* [Instructions to follow]: Rewrite the Chris Botti interview from "Grammy-winning trumpeter Chris" to "and much more.", changing "album" to "record" wherever it appears.

* [Quoted passage]:
Segment Open
Chris Botti On New Music, Fast Cars And Touring

Arts & Celebrities

Grammy-winning trumpeter Chris Botti recently released his Blue Note debut, Vol. 1. Featuring Botti’s take on such staples as “My Funny Valentine,” “Bewitched,” “Someday My Prince Will Come,” and “Danny Boy,” as well as Coldplay’s “Fix You,” the David Foster-produced collection is Botti at his best.

The gorgeous, elegant album finds Botti and his excellent band taking listeners on a beautiful musical journey. As Botti told Sage Bava and I when we spoke with him over Zoom, he’s learned how to lead that musical sojourn from some of the greats he has played with, including Frank Sinatra, Paul Simon, Lady Gaga, Sting, Aretha Franklin, Joni Mitchell and more.

We spoke with Botti about how he chose the songs for the new album, touring, the artists he has learned the most from, his love of racing and much more.

Steve Baltin: You say it was in February you got addicted to car racing, take me through the adrenaline and how that inspires your music. I love the fact that this is your Blue Note debut. You’re now into car racing. I love the idea of consistently reinventing yourself as a person.

Chris Botti: They have these things out in California called The Porsche Experience, where you can go down there, and they have a coach, and you rent a Porsche for some time being. And I did that a couple of times. This, I did it in January and I thought, “Wow, that’s really cool.” Then we went on tour in February, we went on tour in Tokyo, and there’s a Porsche Experience there. And so I did the same thing. Porsche Experience is great. And then while I’m getting off the track, this German dude, he goes, “Chris, Porsche just introduced this brand-new car called a GT4 RS.” If you follow Porsche, it’s a mid-engine car, but they put the GT3 cup car engine in and right behind your ear. Anyhow, he goes, “Do you want a lap?” And I’m like, “Yeah, sure.” So you… “I’ll give you a few hot laps.” So he gets in and takes off, and I’m like, “Holy f**k, what?” And it’s like music. So I get back to LA, and like a month later, someone panicked. They’re super hard to get, someone ordered a GT4 RS, and they couldn’t go through with it. Something happened, and this guy calls me and goes, “Do you want one?” I was there the next morning. Got it. And I never turn the stereo on. I don’t drive it to dinner. It’s not that kind of thing. I just take it out, it’s the most musical, the lilt of the engine. And when you’re going for it, it sounds like a freaking symphony. It’s just freaking awesome. So then I bought two Porsches and a McLaren, and now I gotta slow down for a second.

Baltin: What’s the top speed you’ve taken it so far?

Botti: Right in front of my house, is the straightaway. So on that straightaway, It’s kind of like 142. It’s not quite long enough. There’s longer straightaway’s, but about 142 and the race cars get up to like 160.

Sage Bava: I have to mention my good friend Mike Cottone is an incredible trumpet player. And he is a car fanatic too.

Botti: And he came down here last week with me. And he raced with me last week. He’s the one that got me into this stuff. He ordered me my first Porsche, which I traded it in for the GT4 RS, so yeah, we’re real tight.

Bava: That’s amazing. So you’ll be going on tour very soon. I’m sure you’ll be sad to miss all of your beautiful new cars.
Segment Closed
* [Supplied information]:
Segment Open
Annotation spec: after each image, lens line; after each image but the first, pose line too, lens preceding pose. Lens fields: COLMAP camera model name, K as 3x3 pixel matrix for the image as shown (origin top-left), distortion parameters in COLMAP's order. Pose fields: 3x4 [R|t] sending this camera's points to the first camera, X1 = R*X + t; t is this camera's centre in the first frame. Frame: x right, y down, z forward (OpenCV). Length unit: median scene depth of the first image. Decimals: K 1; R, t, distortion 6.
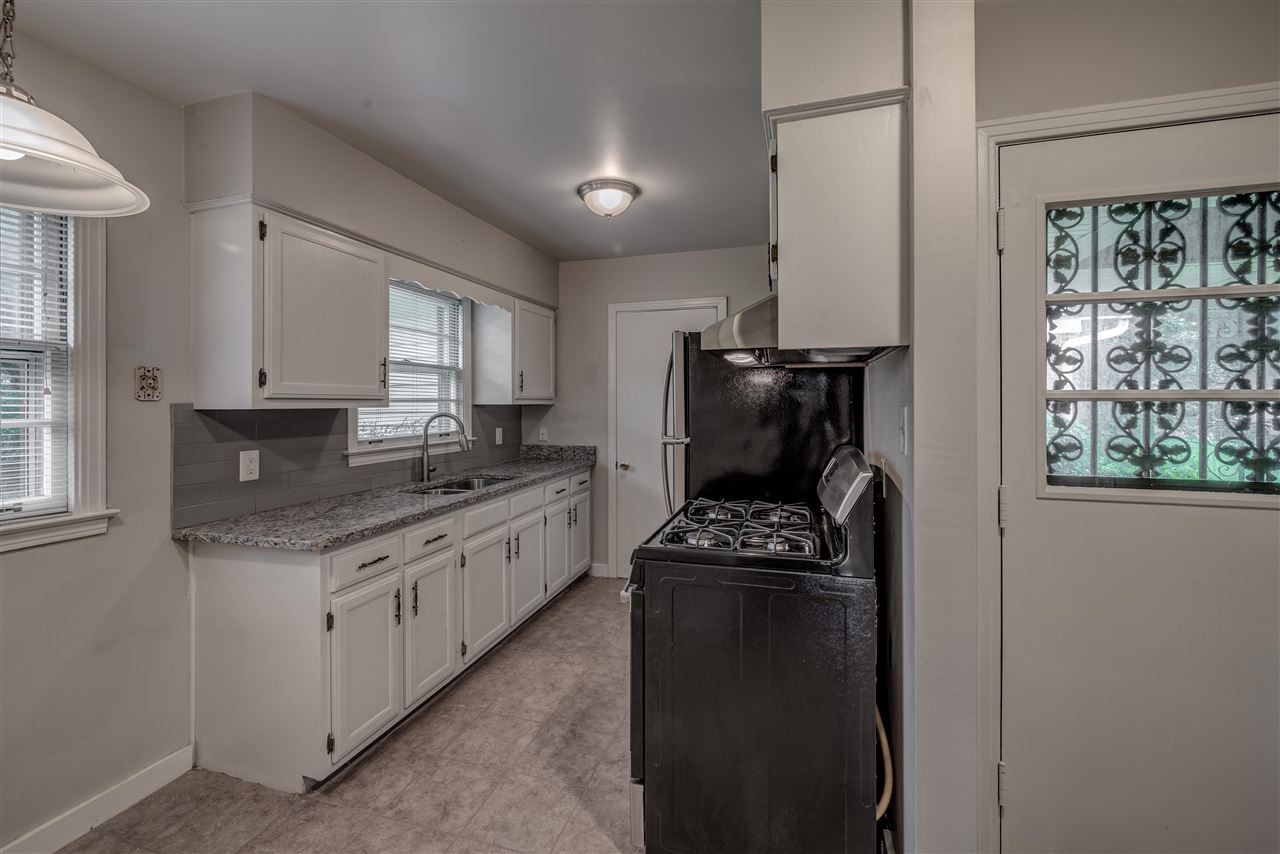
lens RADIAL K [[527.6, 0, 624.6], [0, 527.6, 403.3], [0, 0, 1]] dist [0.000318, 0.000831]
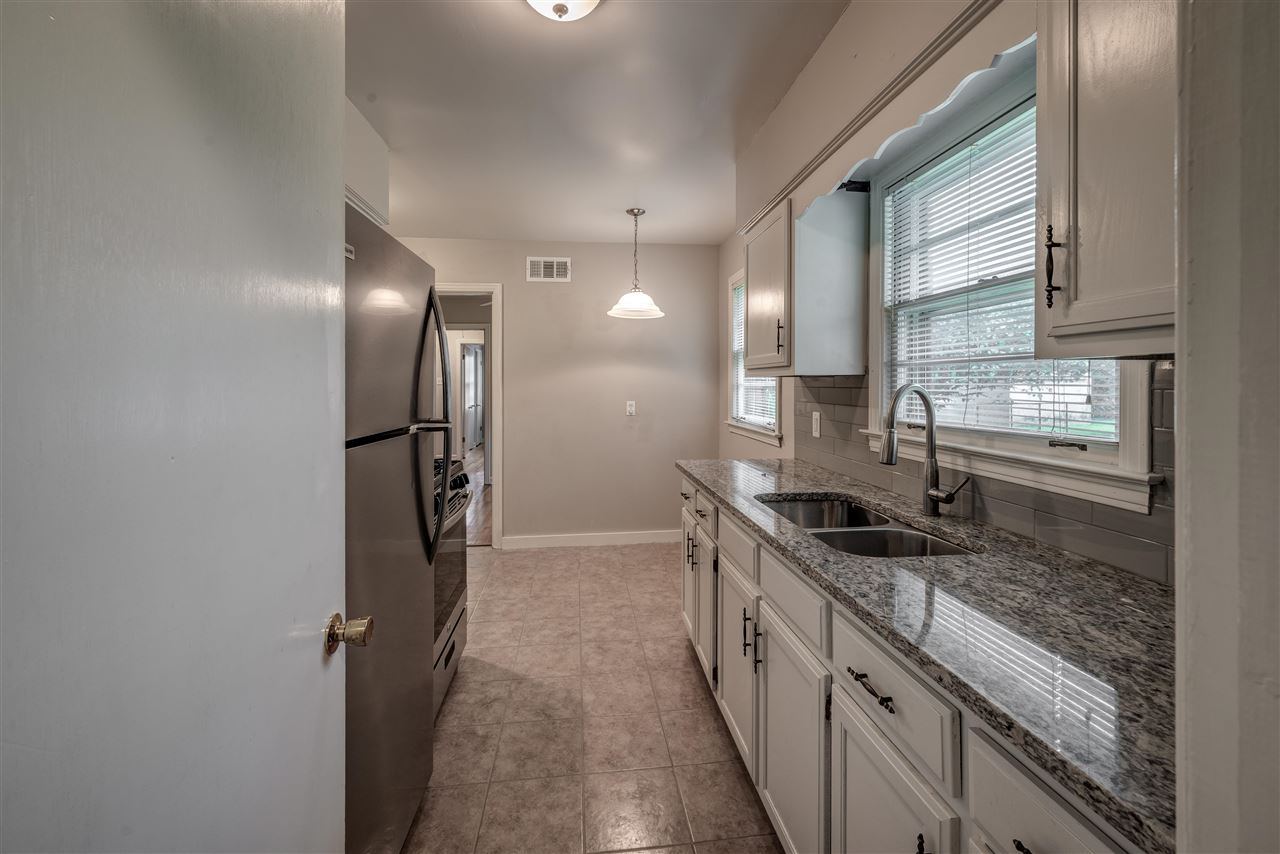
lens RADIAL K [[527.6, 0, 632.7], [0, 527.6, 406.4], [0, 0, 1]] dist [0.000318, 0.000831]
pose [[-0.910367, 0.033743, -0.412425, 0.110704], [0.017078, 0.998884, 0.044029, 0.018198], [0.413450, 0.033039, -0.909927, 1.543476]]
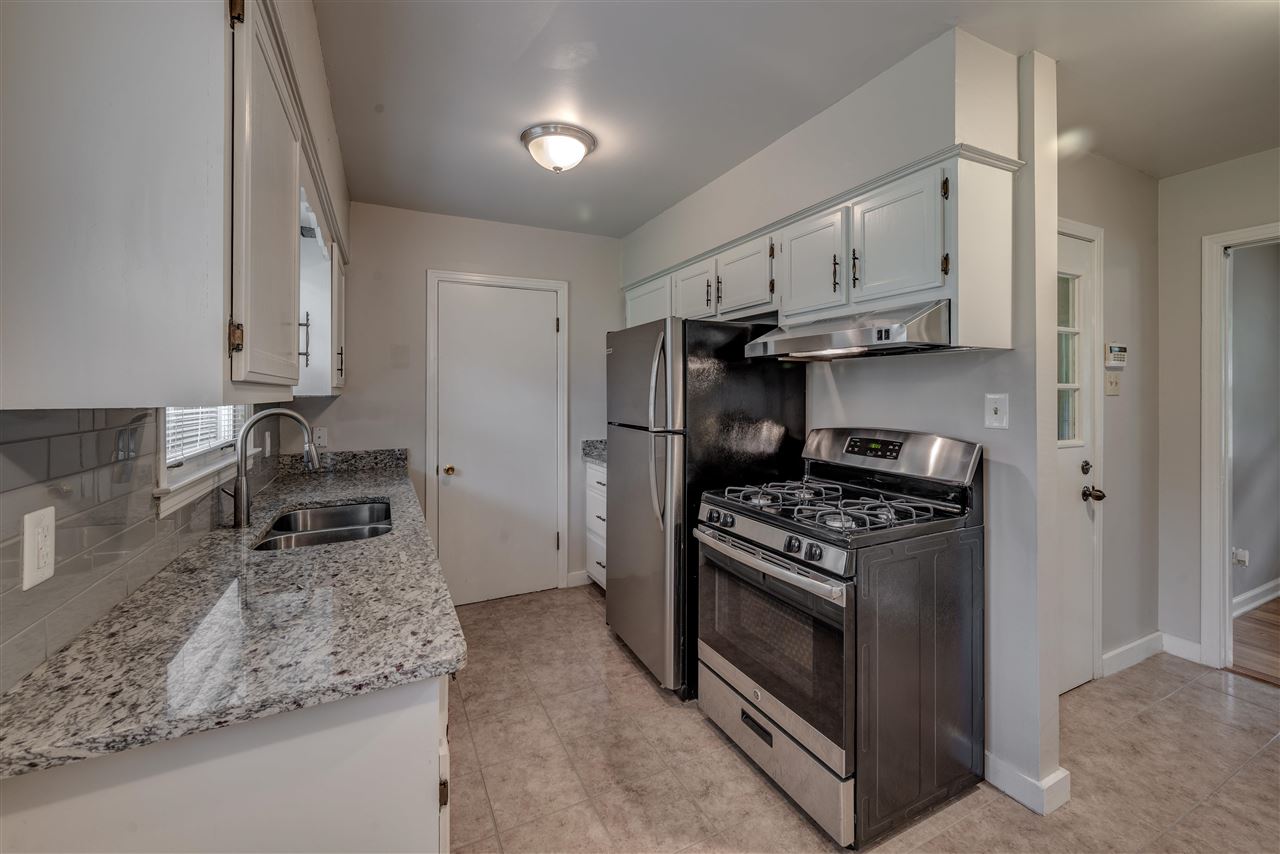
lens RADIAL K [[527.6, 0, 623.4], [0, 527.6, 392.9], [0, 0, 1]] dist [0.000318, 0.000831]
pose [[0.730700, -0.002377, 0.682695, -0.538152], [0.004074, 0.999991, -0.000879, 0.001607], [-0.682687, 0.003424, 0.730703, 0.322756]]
Segment Closed
Segment Open
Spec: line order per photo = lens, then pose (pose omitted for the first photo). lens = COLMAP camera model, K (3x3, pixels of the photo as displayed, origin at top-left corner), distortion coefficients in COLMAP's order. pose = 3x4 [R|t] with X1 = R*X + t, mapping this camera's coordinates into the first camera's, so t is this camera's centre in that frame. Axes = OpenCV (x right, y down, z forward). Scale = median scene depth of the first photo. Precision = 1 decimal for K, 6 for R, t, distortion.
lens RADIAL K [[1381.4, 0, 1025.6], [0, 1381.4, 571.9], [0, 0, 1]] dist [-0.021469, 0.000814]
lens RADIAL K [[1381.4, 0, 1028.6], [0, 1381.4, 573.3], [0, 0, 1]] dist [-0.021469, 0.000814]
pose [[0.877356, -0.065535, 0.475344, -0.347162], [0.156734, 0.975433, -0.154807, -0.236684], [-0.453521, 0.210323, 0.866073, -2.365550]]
Segment Closed
* [Answer to the exercise]:
Grammy-winning trumpeter Chris Botti recently released his Blue Note debut, Vol. 1. Featuring Botti’s take on such staples as “My Funny Valentine,” “Bewitched,” “Someday My Prince Will Come,” and “Danny Boy,” as well as Coldplay’s “Fix You,” the David Foster-produced collection is Botti at his best.

The gorgeous, elegant record finds Botti and his excellent band taking listeners on a beautiful musical journey. As Botti told Sage Bava and I when we spoke with him over Zoom, he’s learned how to lead that musical sojourn from some of the greats he has played with, including Frank Sinatra, Paul Simon, Lady Gaga, Sting, Aretha Franklin, Joni Mitchell and more.

We spoke with Botti about how he chose the songs for the new record, touring, the artists he has learned the most from, his love of racing and much more.